- Task to complete -
Output the records precisely as they stand. Pictures are to be skipped.
** Raw data follows **
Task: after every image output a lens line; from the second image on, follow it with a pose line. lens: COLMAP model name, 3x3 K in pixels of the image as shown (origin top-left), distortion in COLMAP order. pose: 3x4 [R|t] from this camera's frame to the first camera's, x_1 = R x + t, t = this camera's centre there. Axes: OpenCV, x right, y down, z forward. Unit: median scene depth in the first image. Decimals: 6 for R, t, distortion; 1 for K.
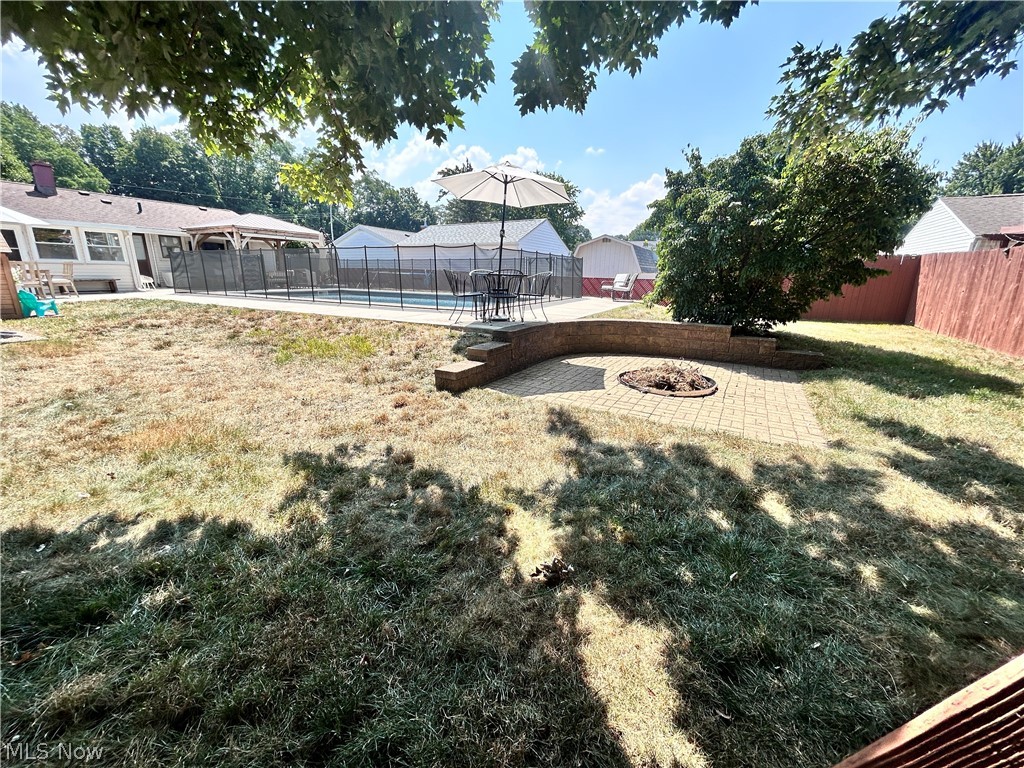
lens RADIAL K [[410.8, 0, 511.9], [0, 410.8, 377.1], [0, 0, 1]] dist [0.002386, -0.000055]
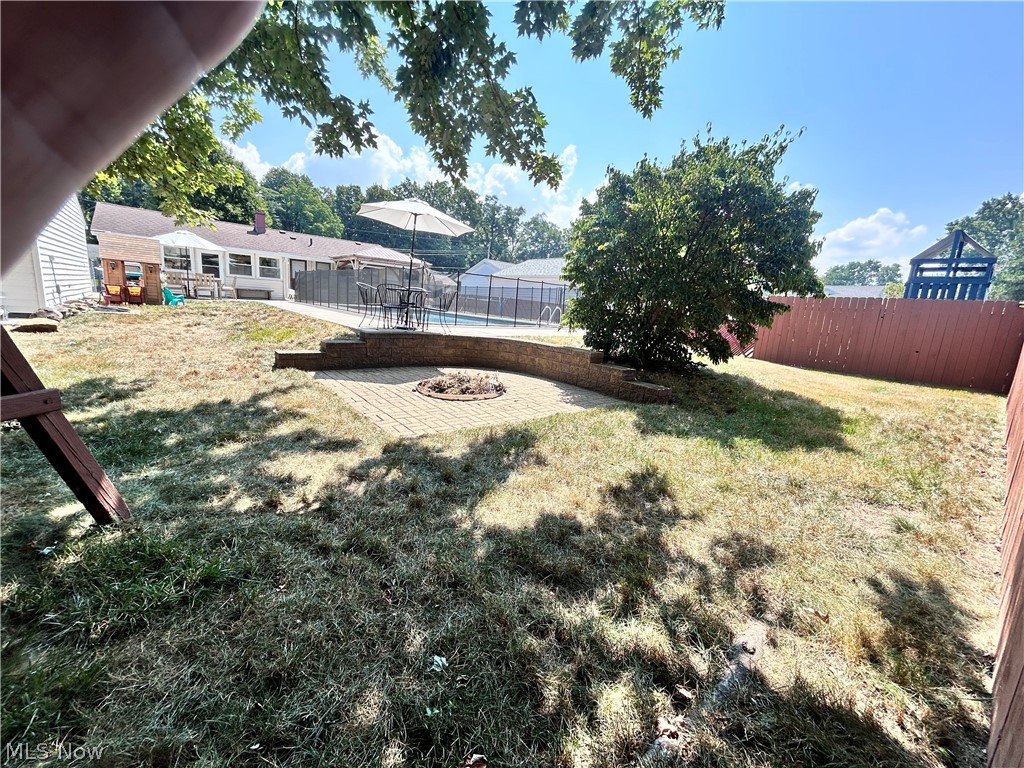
lens RADIAL K [[410.8, 0, 509.4], [0, 410.8, 380.8], [0, 0, 1]] dist [0.002386, -0.000055]
pose [[0.923277, 0.123771, -0.363650, 0.336786], [-0.151127, 0.987365, -0.047643, 0.009006], [0.353158, 0.098945, 0.930317, 0.019127]]
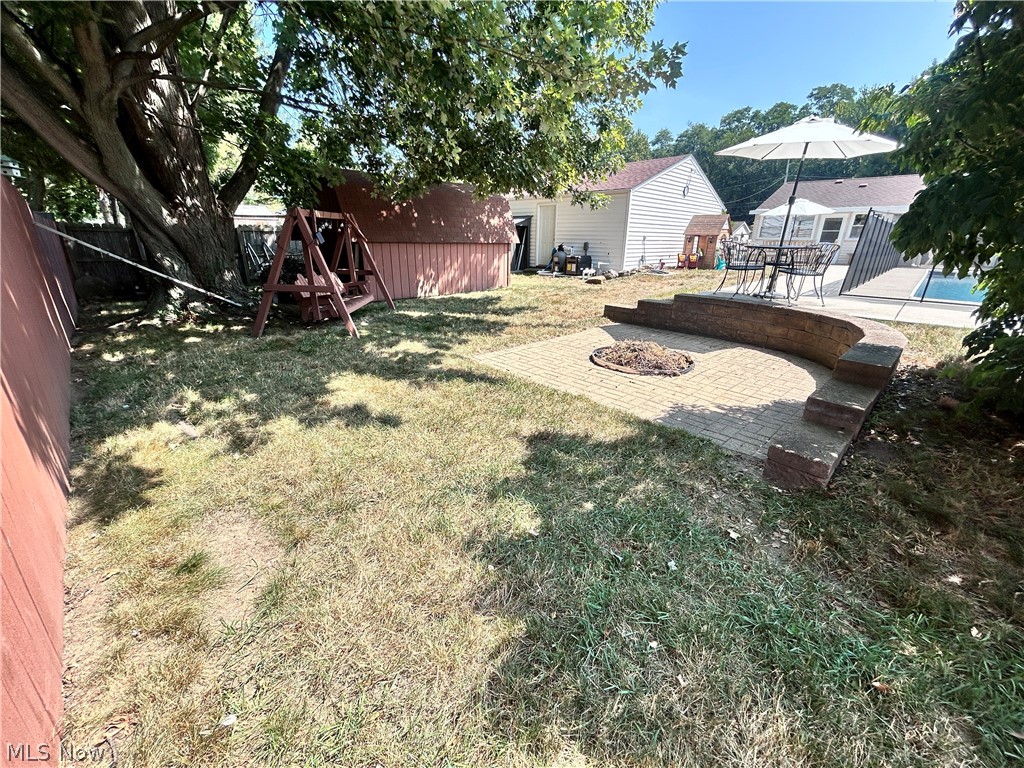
lens RADIAL K [[410.8, 0, 508.3], [0, 410.8, 387.8], [0, 0, 1]] dist [0.002386, -0.000055]
pose [[-0.320335, 0.307119, -0.896138, 0.507404], [-0.250475, 0.884861, 0.392789, -0.084320], [0.913591, 0.350285, -0.206526, 0.359070]]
** End of Raw data **
- Response area -
Task: after every image output a lens line; from the second image on, follow it with a pose line. lens: COLMAP model name, 3x3 K in pixels of the image as shown (origin top-left), distortion in COLMAP order. pose: 3x4 [R|t] from this camera's frame to the first camera's, x_1 = R x + t, t = this camera's centre there. Axes: OpenCV, x right, y down, z forward. Unit: median scene depth in the first image. Decimals: 6 for R, t, distortion; 1 for K.
lens RADIAL K [[410.8, 0, 511.9], [0, 410.8, 377.1], [0, 0, 1]] dist [0.002386, -0.000055]
lens RADIAL K [[410.8, 0, 509.4], [0, 410.8, 380.8], [0, 0, 1]] dist [0.002386, -0.000055]
pose [[0.923277, 0.123771, -0.363650, 0.336786], [-0.151127, 0.987365, -0.047643, 0.009006], [0.353158, 0.098945, 0.930317, 0.019127]]
lens RADIAL K [[410.8, 0, 508.3], [0, 410.8, 387.8], [0, 0, 1]] dist [0.002386, -0.000055]
pose [[-0.320335, 0.307119, -0.896138, 0.507404], [-0.250475, 0.884861, 0.392789, -0.084320], [0.913591, 0.350285, -0.206526, 0.359070]]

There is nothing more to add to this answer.